CRN’s comments largely reiterate concerns and priorities the dietary supplement association has shared with FDA in the past, including in comments filed with FDA responding to FDA's two draft guidance documents for new dietary ingredients (NDIs) in 2011 and 2016.

Crucially, CRN said, when evaluating current regulations for dietary supplements, the agency should also reevaluate its “narrow” stance on ingredients like synthetic botanical ingredients. FDA’s latest NDI draft guidance issued in 2016 indicated the agency would not consider synthetic botanical ingredients to be legal dietary ingredients. In its letter to FDA, CRN points out that when establishing dietary supplement law via the Dietary Supplement Health and Education Act (DSHEA) in 1994, “Congress made no reference to the source of dietary ingredients as being natural or synthetic, nor did Congress specify that only some of these categories of dietary ingredients may be produced synthetically while others must only come from natural sources.”

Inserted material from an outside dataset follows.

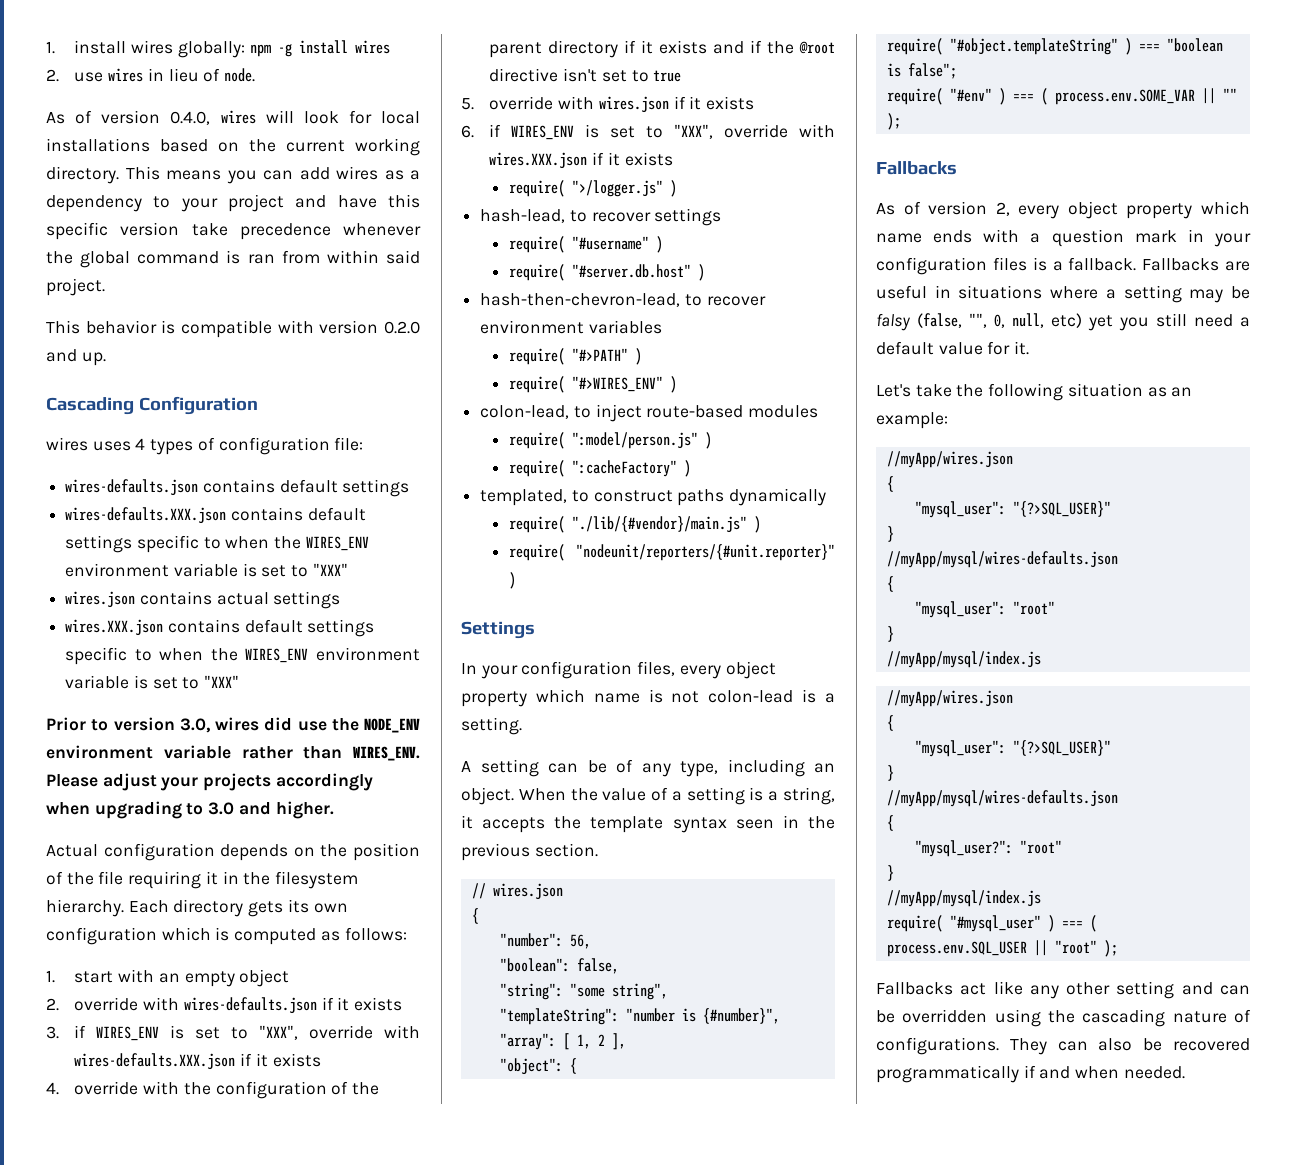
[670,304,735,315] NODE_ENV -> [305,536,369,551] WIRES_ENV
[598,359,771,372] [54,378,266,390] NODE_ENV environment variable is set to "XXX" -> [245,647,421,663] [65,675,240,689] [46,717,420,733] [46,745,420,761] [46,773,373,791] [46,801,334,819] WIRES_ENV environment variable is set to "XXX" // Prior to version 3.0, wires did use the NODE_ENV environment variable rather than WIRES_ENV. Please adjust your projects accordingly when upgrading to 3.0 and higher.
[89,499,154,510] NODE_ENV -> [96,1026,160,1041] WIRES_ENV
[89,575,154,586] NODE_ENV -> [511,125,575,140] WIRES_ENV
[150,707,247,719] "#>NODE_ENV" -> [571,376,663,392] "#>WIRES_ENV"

If an ingredient is chemically equivalent to a botanical constituent, then it should likewise be considered a dietary ingredient, the association wrote. “There are no scientifically justifiable grounds for treating synthetic copies of botanical constituents differently when they are chemically equivalent to their plant-derived, naturally occurring counterparts.”

CRN also requested that FDA clarify its stance on ingredient-manufacturing changes and when exactly these would render ingredients no longer eligible as dietary ingredients. “CRN requests that FDA clarify that an NDI notification for an existing dietary ingredient would be required only when the manufacturing change results in either a change in the identity of the dietary ingredient (e.g., a change in specifications needed to chemically characterize the ingredient), or a change that has a potential significant adverse impact on the safety of the ingredient for the intended use in a dietary supplement.”

To help companies better navigate and utilize the NDI process, the association recommended that FDA create a public list to classify ingredients into three categories: 1) those considered to be pre-DSHEA and that do not require NDI notification submitted to FDA, 2) those that have filed successful NDI notifications already, and 3) NDIs that are potentially exempt from notification because they are already present in the food supply, not chemically altered, and therefore do not require notification.

Confusion over these types of issues have long plagued the dietary supplement industry and impeded a well-running NDI process, CRN pointed out. If FDA is intent on changing supplement regulations for the better, the association said, then these (and other) changes should be considered. Said CRN’s comments: “If modernization of the approach to regulation is the intention, and if responsible innovation by industry is a priority goal, FDA should remove impasses to longstanding issues regarding permissible dietary ingredients, facilitate industry’s understanding of NDI notification requirements, and promote innovation by protecting the intellectual property of those that invest in science to bring new ingredients to the market using the NDI notification process as intended by DSHEA.”